Dual control for anything that matters. Segregation of duties is one of the oldest ideas in financial controls, and it maps onto agents beautifully: the agent proposes, a second independent party disposes. That second party can be a human approving above a threshold, or a separate policy-enforcement service with its own logic and its own identity — the point is independence. One actor should never be able to both initiate and approve a consequential action, and "one actor" includes your agent. If a single prompt can carry an action from idea to execution with nothing in between, you've built a single point of failure and handed it to the least predictable component in the stack.

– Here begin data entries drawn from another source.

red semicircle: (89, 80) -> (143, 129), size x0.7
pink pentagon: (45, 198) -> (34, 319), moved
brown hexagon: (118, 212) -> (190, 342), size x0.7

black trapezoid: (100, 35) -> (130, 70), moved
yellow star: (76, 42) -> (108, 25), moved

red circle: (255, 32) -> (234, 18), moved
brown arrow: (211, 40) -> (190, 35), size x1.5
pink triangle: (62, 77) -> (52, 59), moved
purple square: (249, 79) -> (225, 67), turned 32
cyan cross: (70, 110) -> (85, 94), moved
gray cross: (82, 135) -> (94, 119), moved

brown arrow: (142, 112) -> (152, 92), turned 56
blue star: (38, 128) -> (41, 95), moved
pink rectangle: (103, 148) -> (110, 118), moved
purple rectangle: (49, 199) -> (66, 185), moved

Irreversible-action gating. I sort every action an agent can take into reversible and irreversible, and I treat that line as sacred. Reversible actions — drafting, staging, reading, queuing — can run with light friction; mistakes there cost a retry. Irreversible ones — settling a payment, deleting records, sending external communications, provisioning that costs real money — go behind hard gates: explicit confirmation, a holding window, idempotency keys so a retry storm doesn't fire twenty times, and wherever possible a design that makes the action reversible in the first place. Prefer soft-deletes over hard deletes. Prefer staged transactions with a settlement step over immediate execution. The more you can move from the irreversible column to the reversible one, the smaller the part of your system where you have to be perfect.
This is platform work, and it's an advantage
Notice what all four have in common: they live in infrastructure, not in the model. They're IAM, API gateways, ledger logic, approval workflows, audit trails. This is exactly the boring, durable plumbing that security and platform teams have built for decades — which is the good news. We are not starting over. The agent era doesn't demand a new security religion; it demands that we apply the controls we already know how to build to a faster, more autonomous caller, and that we stop being talked out of them by demos that look magical.
And here's the reframe I'll leave you with. Treating the model as untrusted isn't pessimism that slows you down — it's the thing that lets you move. The teams that will deploy agents aggressively in regulated environments aren't the ones with the most cleverly worded prompts. They're the ones who can stand in front of an examiner, or a partner's due-diligence team, and show that even a fully compromised agent can't exceed its caps, can't move money without a second set of eyes, and can't do anything it can't undo. When the floor is solid, you can give the agent more rope, because you've already engineered where the rope ends.
So here's the challenge. Go find the most autonomous agent in your environment and ask one question: if it were fully adversarial right now — not buggy, adversarial — what's the worst thing it could do before anything outside the model stopped it? If your honest answer is "I'd have to trust that it wouldn't," you don't have a safety strategy. You have a prompt. Go engineer the blast radius instead.